Pengaruh reputasi auditor, jumlah karyawan direksi, leverage, dan persentase saham yang
ditawarkan kepada publik saat IPO terhadap earnings management. Hasil penelitian
menunjukkan hanya laverage yang berpengaruh signifikan terhadap earnings management.

Penelitian menguji pengaruh dari mekanisme corporate governance seperti yang disyaratkan oleh
Bapepem dalam Bursa Efek Jakarta. Sampel yang digunakan adalah perusahaan yang terdaftar di
Bursa Efek Jakarta di tahun 2002-2004 sebesar 44 perusahaan. Hasil penelitiannya menunjukkan
bahwa komite audit dan kepemilikan institusional dapat berperan sebagai mekanisme good
corporate governance dalam membatasi manajemen laba. Sedangkan untuk kepemilikan
manajerial dan komisaris independen tidak mampu menjadi mekanisme good corporate
governance. Hasil lainnya menunjukkan bahwa ukuran dewan direksi yang lebih sedikit dapat
menciptakan mekanisme good corporate governance yang lebih baik.

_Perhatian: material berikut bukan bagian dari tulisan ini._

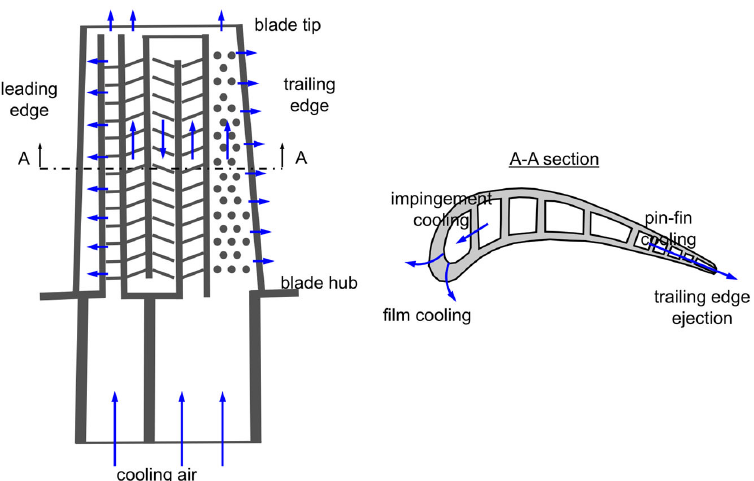
Figure 1. Typical turbine blade internal cooling system.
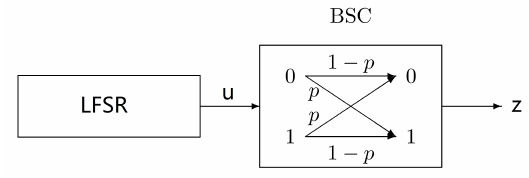
Figure 4: Model for a bitwise fast correlation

Penelitian pengaruh mekanisme corporate governance terhadap manajemen laba pada


perusahaan CEO. Hasil penelitiannya menunjukkan (1) Kepemilikan manajerial mampu menjadi
mekanisme corporate governance pada perusahaan Seasoned Equity Offering (SEO), karena
hubungan antara kepemilikan manajer dengan manajemen laba berhasil diterima yaitu bahwa
manajemen laba yang dilakukan pada periode sebelum Seasoned Equity Offering (SEO)
mempunyai hubungan negatif dengan kepemilikan manajerial. Semakin tinggi saham yang
dimiliki oleh manajemen semakin rendah tingkat manajemen laba yang mungkin dilakukan; (2)
Earnings management mempunyai hubungan negatif dengan kepemilikan institusional, bahwa
kepemilikan saham oleh intitusi dapat menjadi kendala bagi perilaku opportunistic manajer yang
memanfaatkan earnings management untuk kepentingan pribadinya.

Pengaruh manajemen laba terhadap return saham perusahaan dengan kualitas audit sebagai
variabel pemoderasi. Hasilnya menunjukkan bahwa variabel aliran kas operasi, akrual
diskresioner, akrual non diskresioner dan interaksi antar variabel akrual diskresioner dengan
KAP non Big- 5 secara statistik berpengaruh terhadap return saham perusahaan. Sedangkan pada
penelitian yang dilakukan oleh Kusuma dan Sandra (2004) menemukan bahwa audit laporan
keuangan tidak untuk mendeteksi terjadinya manajemen laba, tetapi audit dilakukan untuk
meningkatkan kredibilitas laporan keuangan.